BAB 33

48.9K 3.8K 54
                                    

by sirhayani

part of zhkansas

__

Safa mengusap sekali lagi pipinya ketika ia turun dari taksi. Dia berjalan melewati gerbang, lalu suara Pak Anwar menginterupsinya, "Non, ada titipan."

Safa berhenti di depan Pak Anwar. Ia memerhatikan sebuah bungkusan berukuran besar yang dipegang Pak Anwar. "Itu apa, Pak?" tanya Safa.

Pak Anwar menyodorkan titipannya itu. "Nggak tahu, Non. Penitipnya cuma ngasih ini, dia nyuruh Bapak kasih ke Non."

Safa mengerutkan keningnya. "Dari siapa, Pak?"

"Dia nda mau kalau Bapak kasih tahu, Non."

"Tapi, 'kan dia nggak tahu kalau Bapak ngasih tahu saya."
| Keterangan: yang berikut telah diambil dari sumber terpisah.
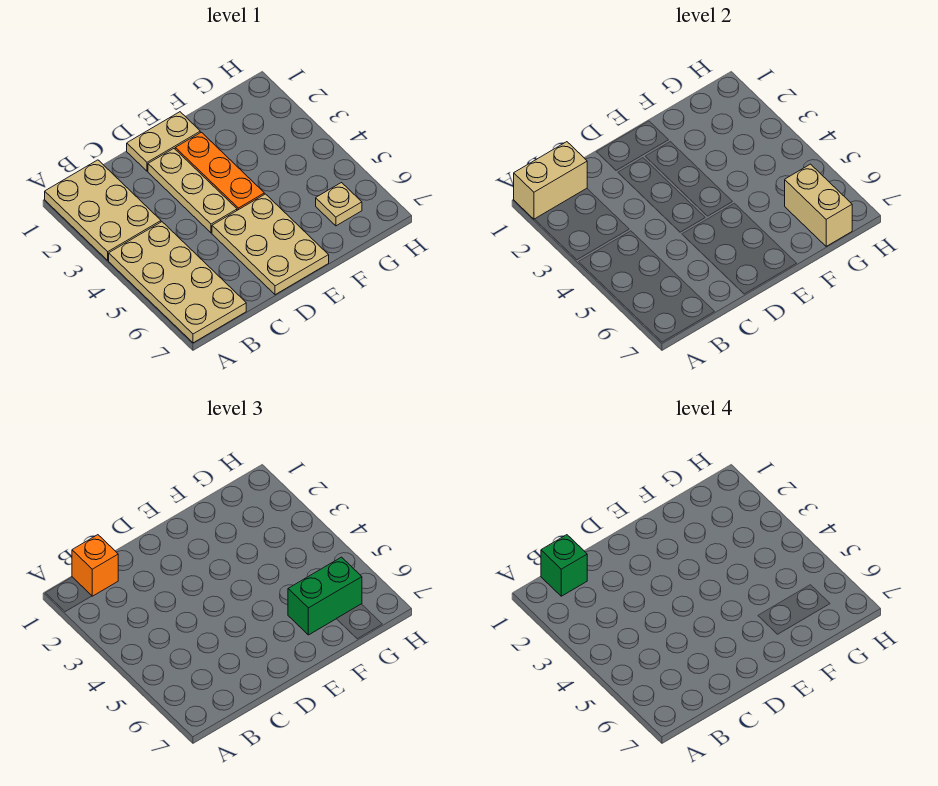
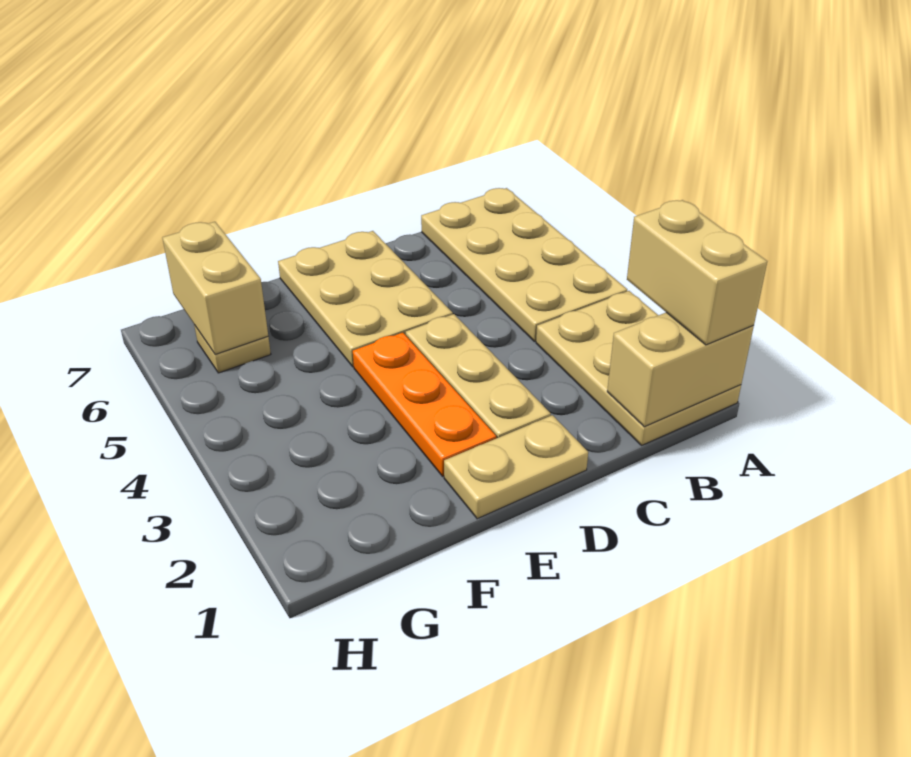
none -> tan 1x2 brick [627,200,767,345]
orange 1x1 brick [72,535,118,596] -> none
green 1x1 brick [541,535,587,596] -> none
green 1x2 brick [288,557,362,635] -> none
"Duh, gimana ya?" Pak Anwar gelisah. Dia menggaruk tengkuknya. "Bapak nda bisa bohong. Kata penitipnya, bohong itu dosa, nanti masuk neraka. Bapak jelas lah nda mau masuk neraka."

Safa tertawa tipis. Dia menebak-nebak siapa pelakunya, mungkin Sandi. "Ya udah, makasih, Pak." Safa mengambil titipan itu dan segera memasuki rumahnya.

Dia menarik kenop pintu kamarnya lalu masuk ke dalam kamar. Safa menaruh barang yang dipegangnya di atas kasur. Sekarang, dia duduk memerhatikan barang yang tertutup bungkusan kado itu.

Dia membasahi bibirnya. Tangannya bergerak untuk membuka bungkusan kado itu. Dengan pelan dia mulai merobeknya.

Lukisan.

Lukisan wajahnya yang sedang tersenyum semringah. Di bawah lukisan itu tertulis namanya.

Safa Aulia

Safa tersenyum lirih saat memerhatikan lukisan matahari. Di bawah matahari itu terdapat tumbuhan putri malu yang berwarna hijau.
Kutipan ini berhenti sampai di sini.